### What is needed
Exactly those lines running from the one containing "или в 1-м полугодии 2022 года 1,76" to the end of the material are to be printed, and no others.
*** Block opens ***
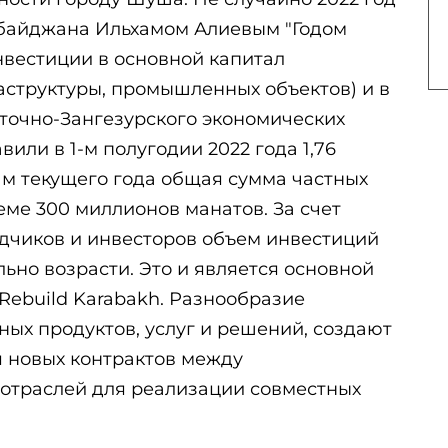
байджана Ильхамом Алиевым "Годом
вестиции в основной капитал
аструктуры, промышленных объектов) и в
сточно-Зангезурского экономических
или в 1-м полугодии 2022 года 1,76
ам текущего года общая сумма частных
ме 300 миллионов манатов. За счет
дчиков и инвесторов объем инвестиций
ьно возрасти. Это и является основной
Rebuild Karabakh. Разнообразие
ых продуктов, услуг и решений, создают
 новых контрактов между
отраслей для реализации совместных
*** Block closes ***
### Answer to this task
или в 1-м полугодии 2022 года 1,76
ам текущего года общая сумма частных
ме 300 миллионов манатов. За счет
дчиков и инвесторов объем инвестиций
ьно возрасти. Это и является основной
Rebuild Karabakh. Разнообразие
ых продуктов, услуг и решений, создают
 новых контрактов между
отраслей для реализации совместных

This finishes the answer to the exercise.